==== Data extracts ====
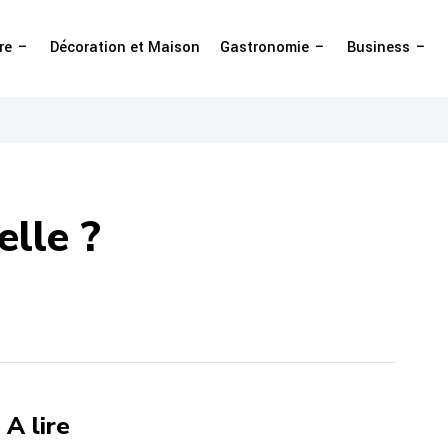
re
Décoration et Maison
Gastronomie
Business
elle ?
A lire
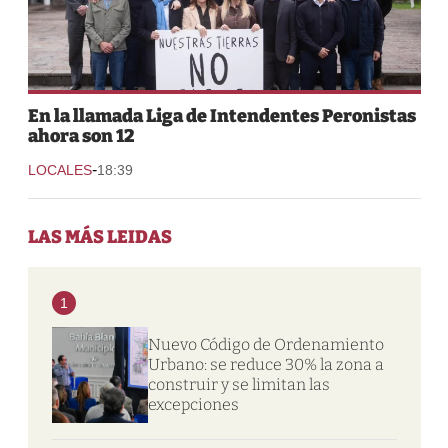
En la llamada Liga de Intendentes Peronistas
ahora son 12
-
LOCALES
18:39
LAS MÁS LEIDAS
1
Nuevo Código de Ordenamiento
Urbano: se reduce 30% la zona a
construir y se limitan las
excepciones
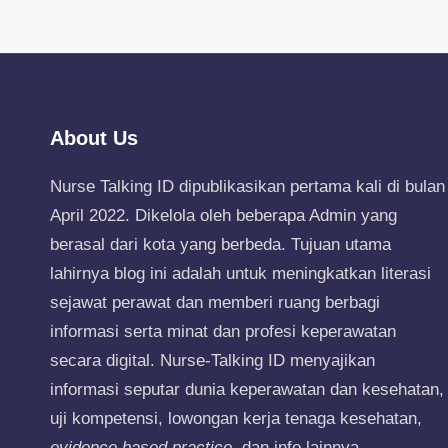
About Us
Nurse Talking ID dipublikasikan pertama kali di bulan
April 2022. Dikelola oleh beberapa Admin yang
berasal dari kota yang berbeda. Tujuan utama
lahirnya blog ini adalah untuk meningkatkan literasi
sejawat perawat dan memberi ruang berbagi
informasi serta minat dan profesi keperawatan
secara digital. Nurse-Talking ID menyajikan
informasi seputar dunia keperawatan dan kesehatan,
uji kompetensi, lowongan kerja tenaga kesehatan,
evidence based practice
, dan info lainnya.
====
Please make an exact copy of the records, leaving out any picture.

**Response**
re
Décoration et Maison
Gastronomie
Business
elle ?
A lire
En la llamada Liga de Intendentes Peronistas
ahora son 12
-
LOCALES
18:39
LAS MÁS LEIDAS
1
Nuevo Código de Ordenamiento
Urbano: se reduce 30% la zona a
construir y se limitan las
excepciones
About Us
Nurse Talking ID dipublikasikan pertama kali di bulan
April 2022. Dikelola oleh beberapa Admin yang
berasal dari kota yang berbeda. Tujuan utama
lahirnya blog ini adalah untuk meningkatkan literasi
sejawat perawat dan memberi ruang berbagi
informasi serta minat dan profesi keperawatan
secara digital. Nurse-Talking ID menyajikan
informasi seputar dunia keperawatan dan kesehatan,
uji kompetensi, lowongan kerja tenaga kesehatan,
evidence based practice
, dan info lainnya.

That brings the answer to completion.